TEXTO DE APOIO:
______________________________

As peças “O Rei da vela” e “Roda Viva” foram adaptadas e reapresentadas em 2017 e 2019, respectivamente.
Em 1987, o único irmão de Zé Celso, Luís Antônio Martinez Corrêa, foi assassinado. Ele também era diretor e ator, estando em ascensão quando faleceu.
Zé Celso e Marcelo Drummond estão juntos desde 1987, mas oficializaram a união somente no início do mês passado, 36 anos depois.
A cerimônia aconteceu no Teatro Oficina, na presença dos membros da companhia e outros convidados.
Entre os presentes estavam as cantora Daniela Mercury e Marina Lima, que se apresentaram na cerimônia, o maestro João Carlos Martins, o deputado estadual Eduardo Suplicy, o ator Alexandre Borges, a atriz Bárbara Paz e outros.
“Rito histórico que celebrou a união mais que fértil deste casal babadeiro do Teatro Brasileiro! Gentes de todas as gerações que passaram pelo Oficina desde o início estavam lá! E que continuem gerando muitos frutos que gerem ainda mais frutos! Os filhos dos filhos dos filhos dos filhos dos nossos filhos verão!”, escreveu um registro no perfil oficial do Teatro.
A companhia teatral liderada por Zé Celso é uma das principais e mais longevas da história do país. A sede homônima é tombada como patrimônio histórico nas esferas municipal, estadual e federal.
O Teatro Oficina foi formado em 1958 por um grupo de estudantes da Faculdade de Direito da USP, do Largo São Francisco. Entre eles, além de Zé Celso, Amir Haddad, Renato Borghi, Fauzi Arap, Ítala Nandy, Etty Fraser e outros.
Em 1961, a companhia se estabeleceu na tradicional sede, até então do Teatro Novos Comediantes, na rua Jaceguai, na região do Bixiga, em São Paulo.
Como relembra o portal “Memórias da Ditadura” (projeto realizado pelo Instituto Vladimir Herzog), na primeira fase da ditadura, o Oficina “fez montagens políticas, procurando tirar o público de sua posição de conforto. Os espetáculos cobravam uma participação ativa da plateia, chegando a provocar incômodos”.
O teatro fechou temporariamente, em 1966, após ser completamente destruído internamente por um incêndio. Zé Celso e o teatro sempre denunciaram a autoria do episódio a grupos paramilitares, que ameaçavam o setor cultural da época.

______________________________

AMOSTRAS DOS DADOS:
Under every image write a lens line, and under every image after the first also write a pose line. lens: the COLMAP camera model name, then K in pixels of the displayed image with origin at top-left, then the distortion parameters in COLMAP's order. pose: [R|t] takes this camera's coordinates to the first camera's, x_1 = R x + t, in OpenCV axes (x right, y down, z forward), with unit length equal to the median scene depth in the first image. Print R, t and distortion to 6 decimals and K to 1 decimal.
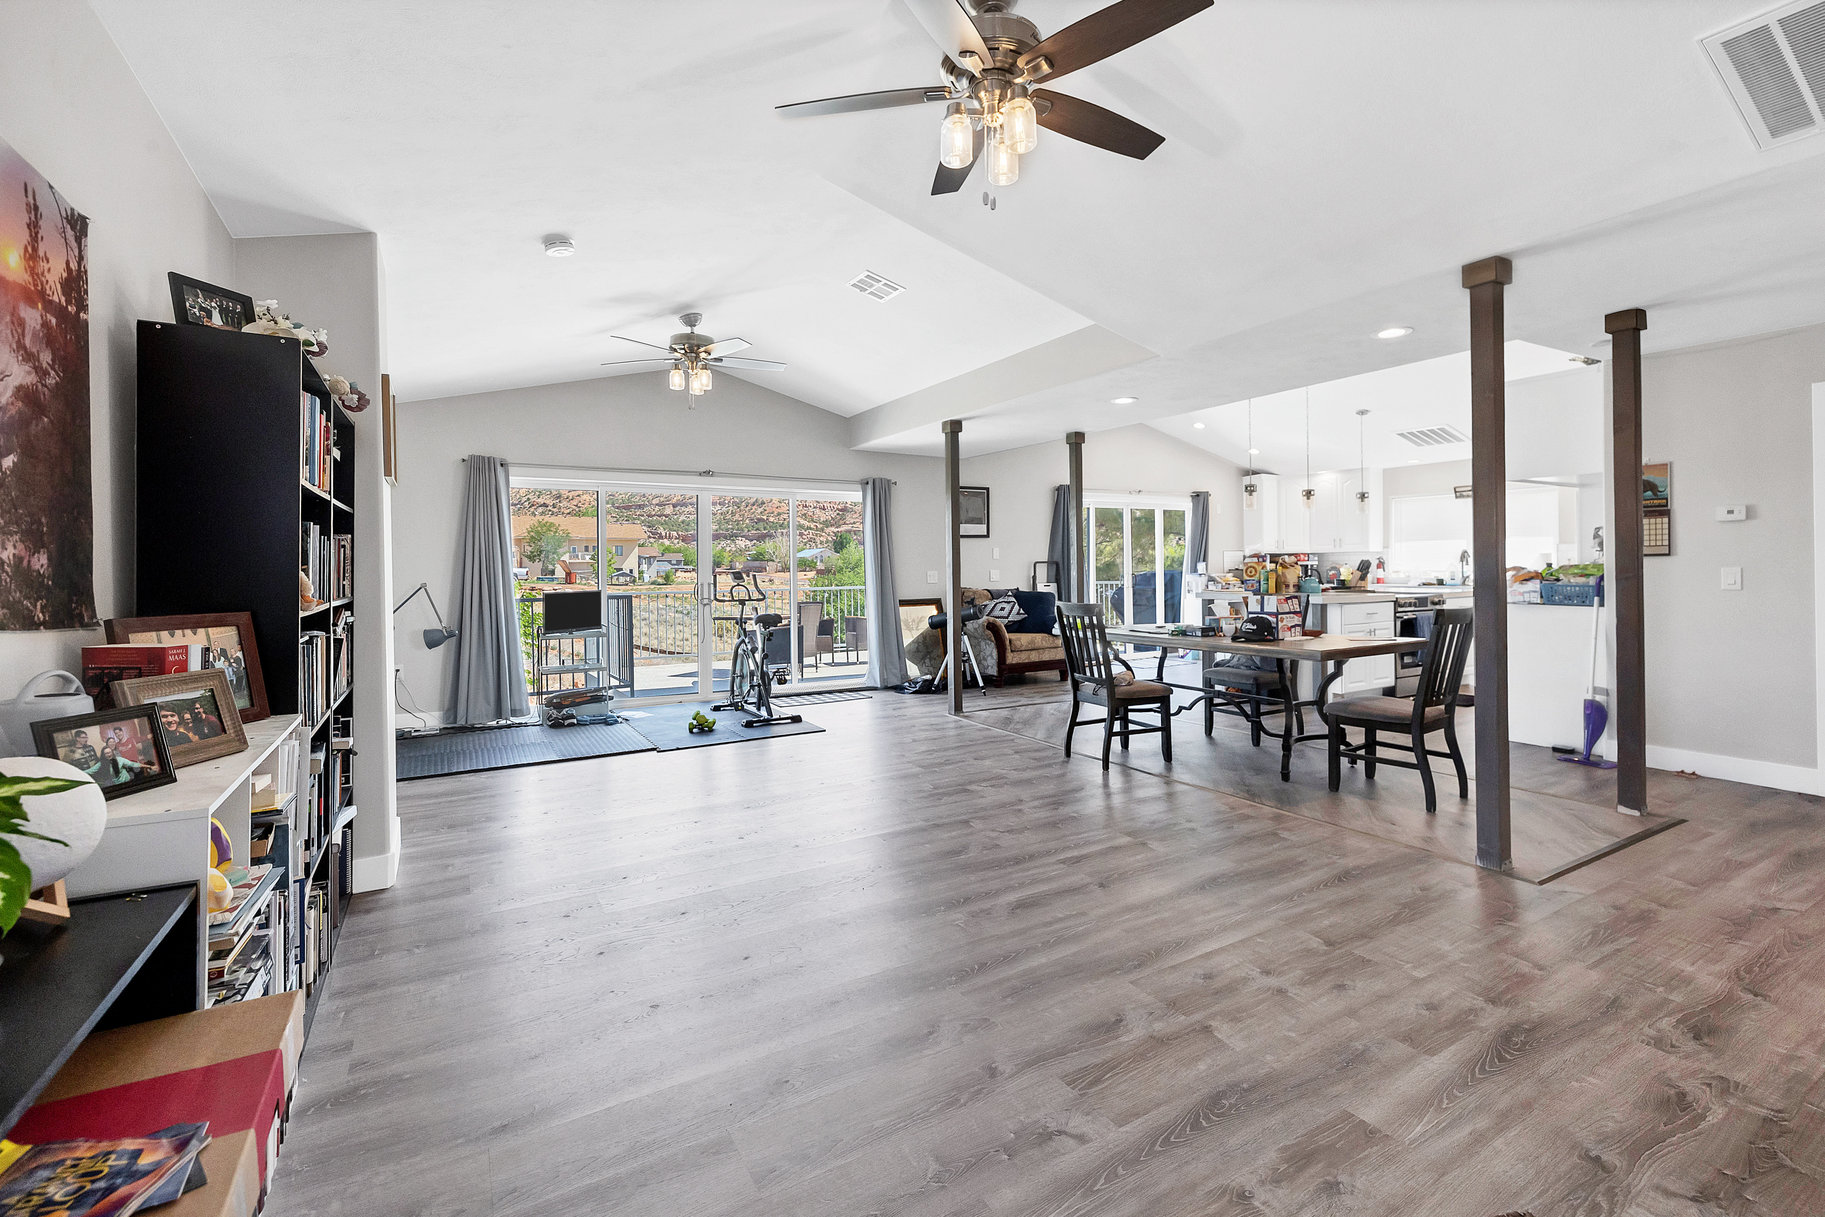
lens RADIAL K [[792.5, 0, 905.5], [0, 792.5, 572.4], [0, 0, 1]] dist [0.003306, -0.000666]
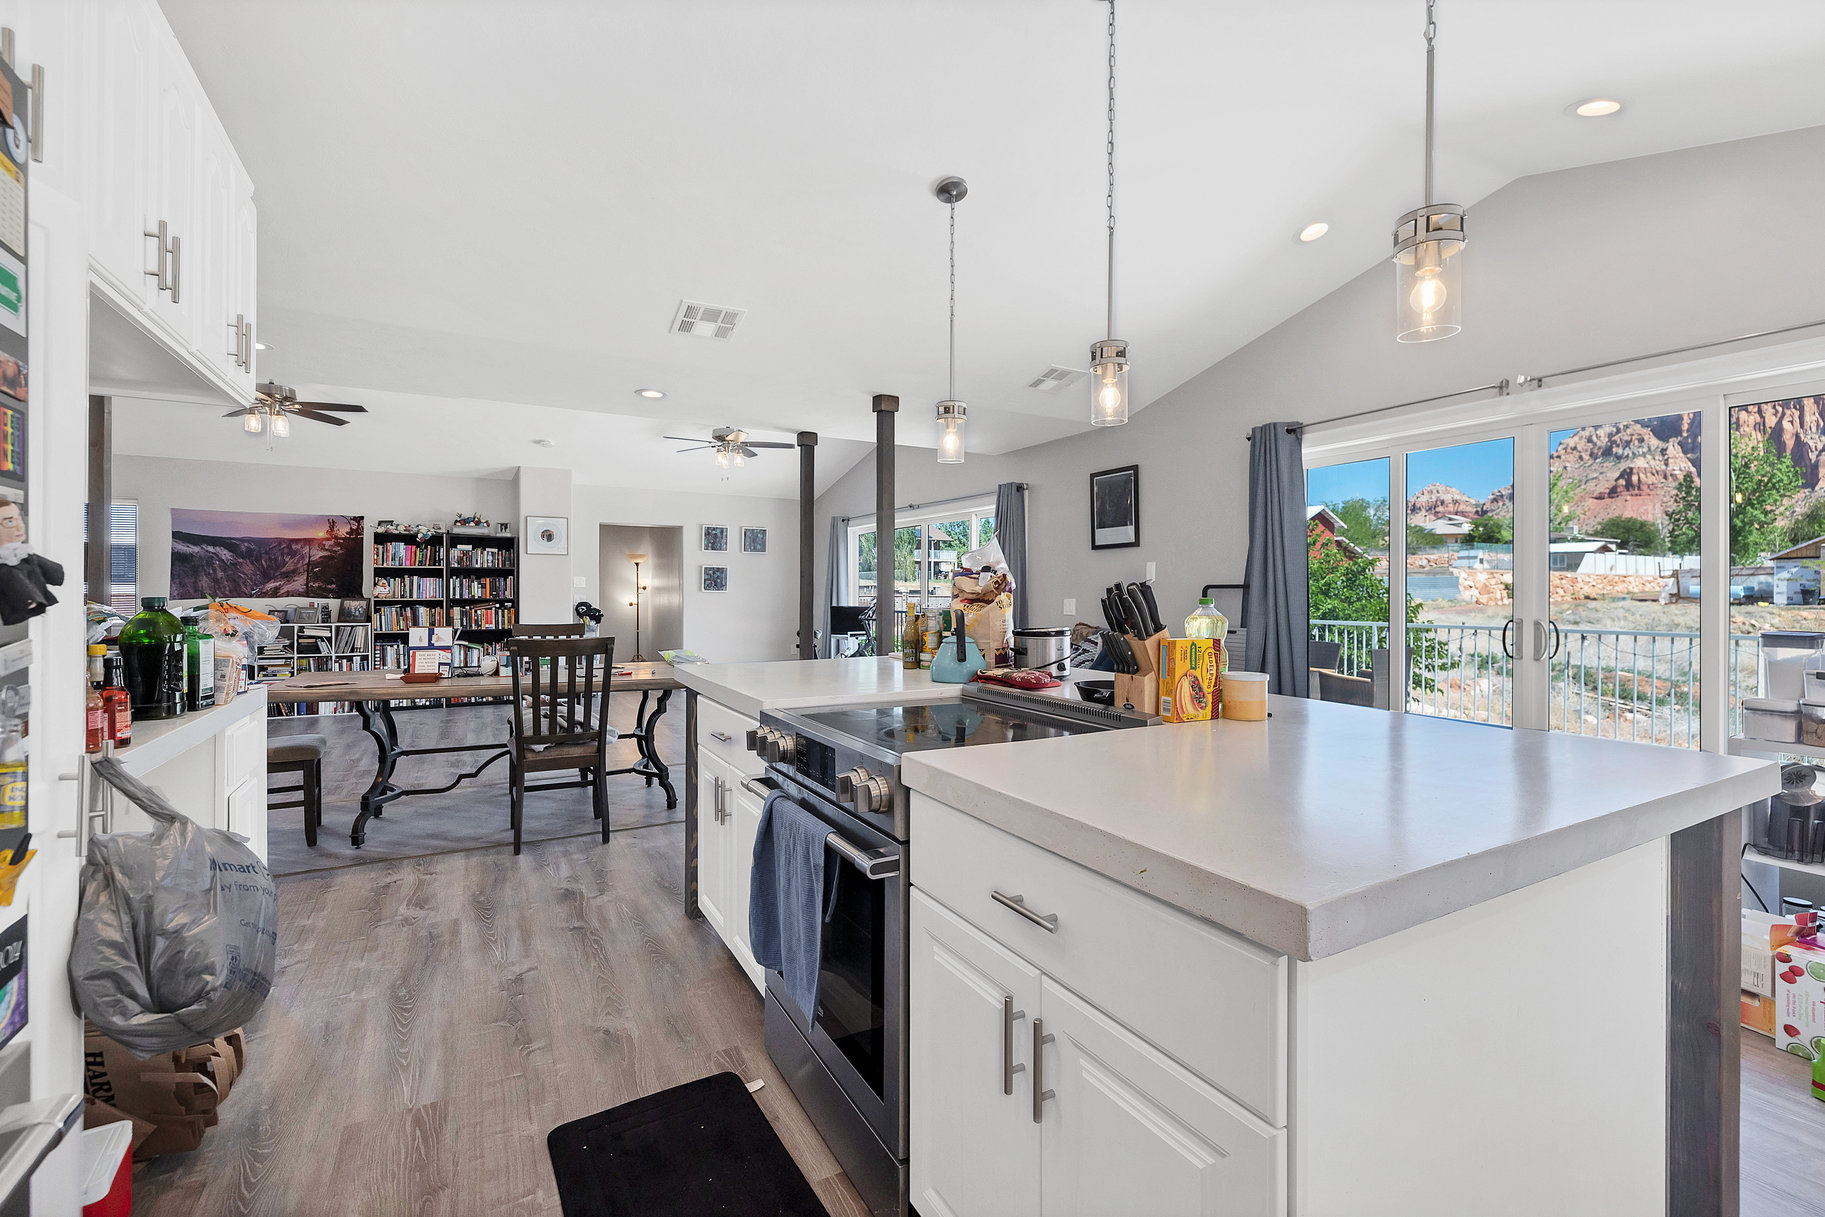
lens RADIAL K [[792.5, 0, 921.7], [0, 792.5, 597.0], [0, 0, 1]] dist [0.003306, -0.000666]
pose [[-0.002678, 0.018230, -0.999830, 0.894680], [-0.012372, 0.999757, 0.018262, -0.016759], [0.999920, 0.012419, -0.002452, 1.037106]]
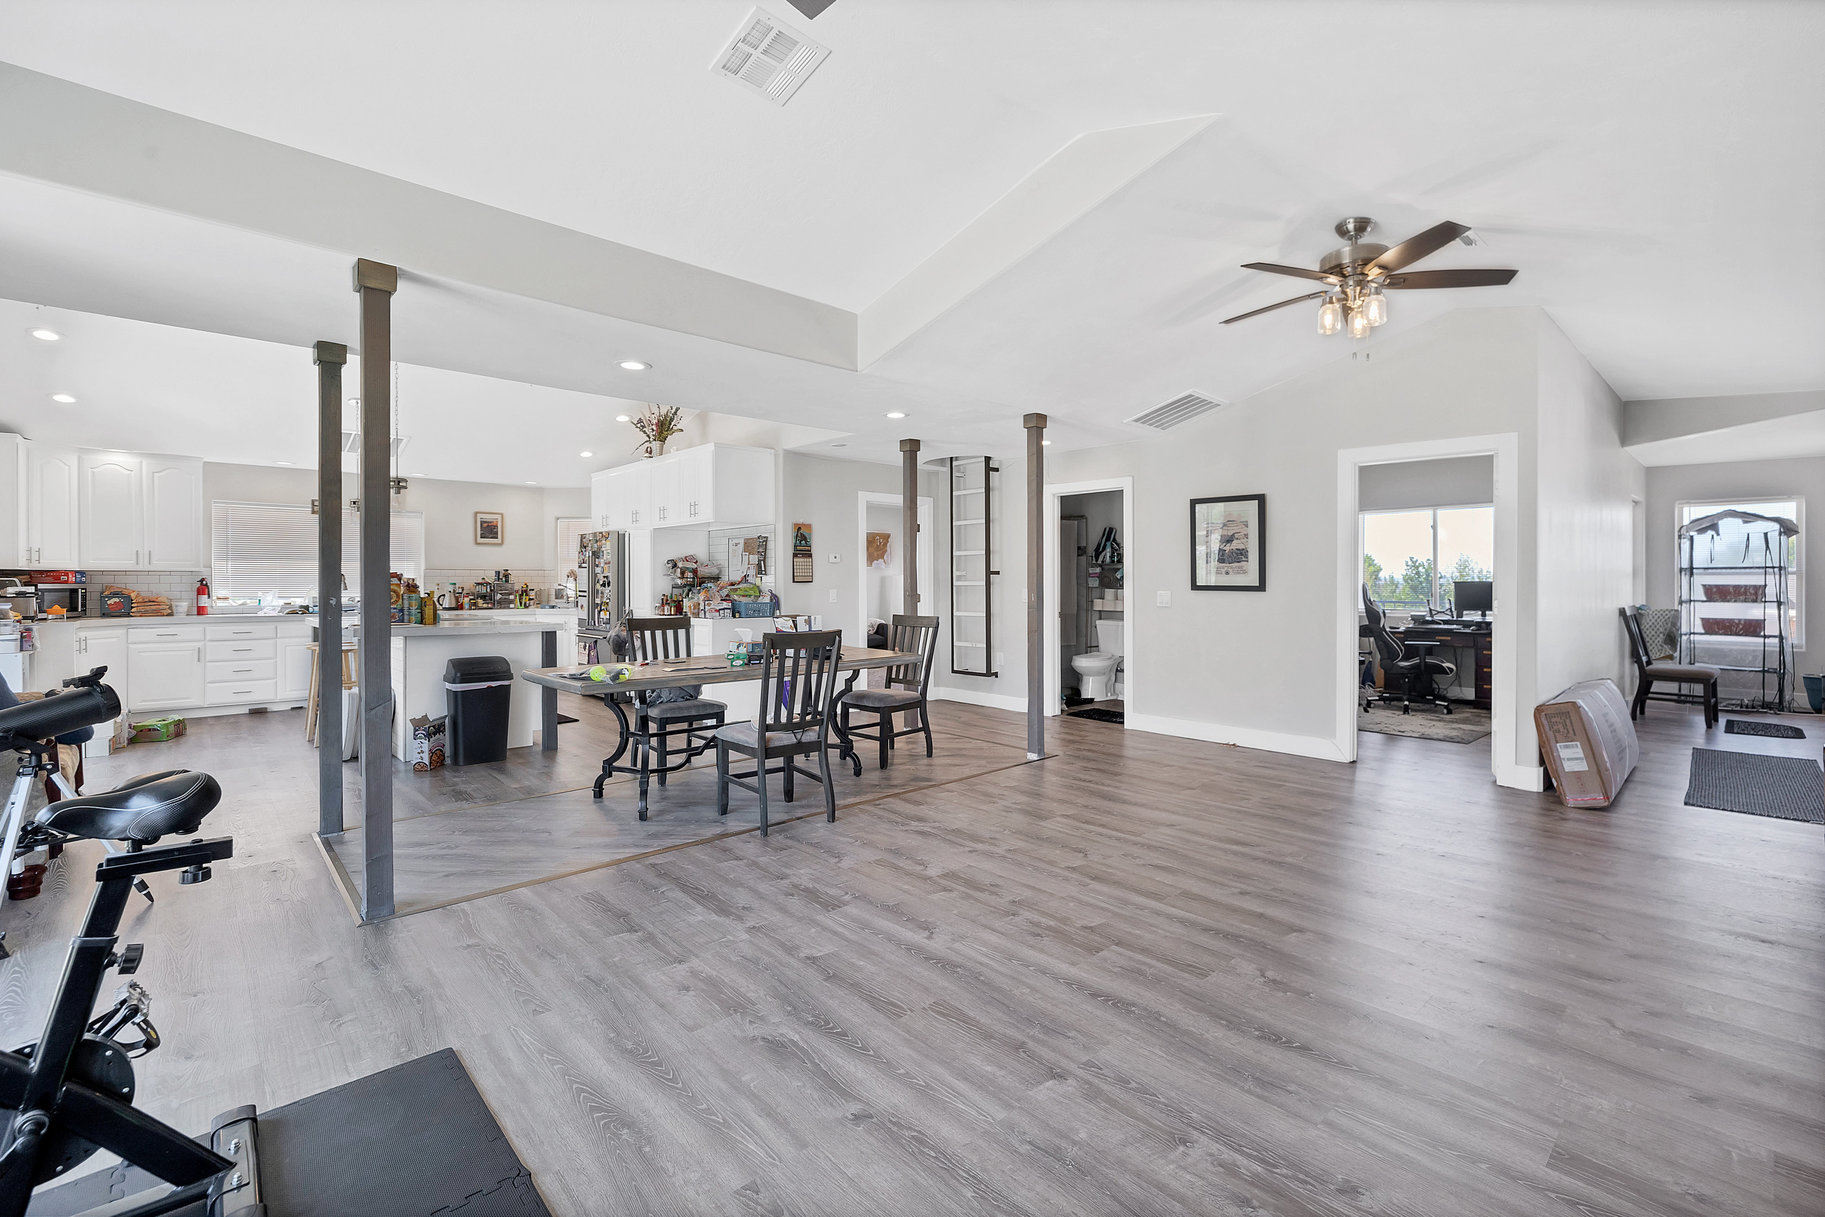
lens RADIAL K [[792.5, 0, 920.0], [0, 792.5, 582.9], [0, 0, 1]] dist [0.003306, -0.000666]
pose [[-0.227688, 0.010778, 0.973674, -0.407567], [0.011935, 0.999895, -0.008277, -0.001696], [-0.973661, 0.009736, -0.227793, 0.731905]]
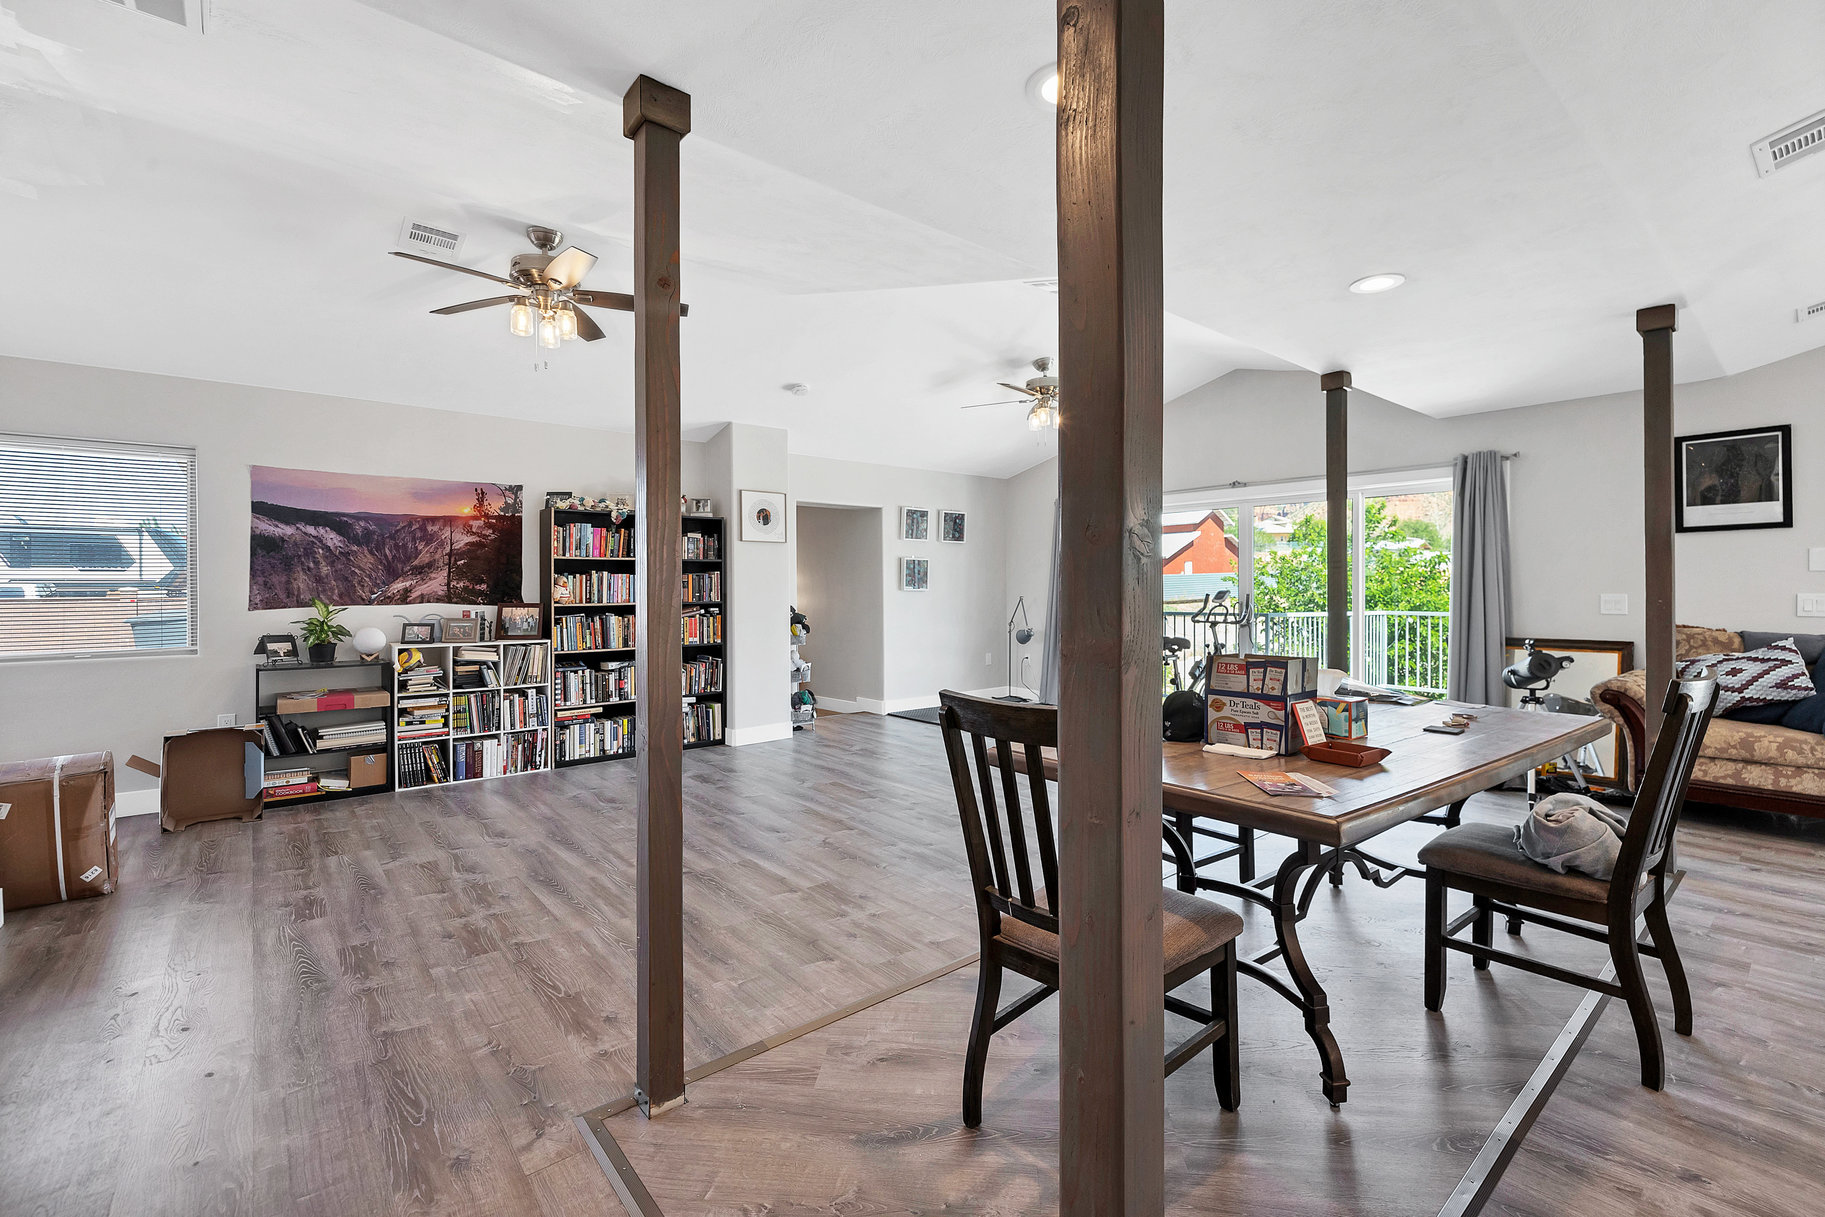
lens RADIAL K [[792.5, 0, 924.7], [0, 792.5, 589.1], [0, 0, 1]] dist [0.003306, -0.000666]
pose [[0.182139, 0.011249, -0.983208, 0.606541], [-0.006089, 0.999928, 0.010312, -0.009425], [0.983254, 0.004109, 0.182195, 0.483503]]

______________________________

EXERCÍCIOS:
(1) Responda com base no texto sobre o Teatro Oficina:
(a) Em que ano o Teatro Oficina foi formado?
(b) Em que rua a companhia se estabeleceu em 1961?
(c) Que fato levou ao fechamento temporário do teatro em 1966?
(2) Diga se cada afirmação concorda com o texto sobre o Teatro Oficina e cite as palavras que decidem:
(a) Zé Celso e Marcelo Drummond oficializaram a união em 1987.
(b) A cerimônia de união aconteceu no Teatro Oficina.
(c) A sede da companhia é tombada apenas na esfera municipal.
(3) Reproduza sem alterações a parte do texto sobre o Teatro Oficina que começa em "A cerimônia aconteceu" e termina em "oficial do Teatro.".

GABARITO:
(1)
(a) Em 1958.
(b) Na rua Jaceguai, na região do Bixiga, em São Paulo.
(c) Um incêndio destruiu o teatro completamente por dentro.

(2)
(a) Não: "estão juntos desde 1987, mas oficializaram a união somente no início do mês passado, 36 anos depois".
(b) Sim: "A cerimônia aconteceu no Teatro Oficina".
(c) Não: "é tombada como patrimônio histórico nas esferas municipal, estadual e federal".

(3)
A cerimônia aconteceu no Teatro Oficina, na presença dos membros da companhia e outros convidados.
Entre os presentes estavam as cantora Daniela Mercury e Marina Lima, que se apresentaram na cerimônia, o maestro João Carlos Martins, o deputado estadual Eduardo Suplicy, o ator Alexandre Borges, a atriz Bárbara Paz e outros.
“Rito histórico que celebrou a união mais que fértil deste casal babadeiro do Teatro Brasileiro! Gentes de todas as gerações que passaram pelo Oficina desde o início estavam lá! E que continuem gerando muitos frutos que gerem ainda mais frutos! Os filhos dos filhos dos filhos dos filhos dos nossos filhos verão!”, escreveu um registro no perfil oficial do Teatro.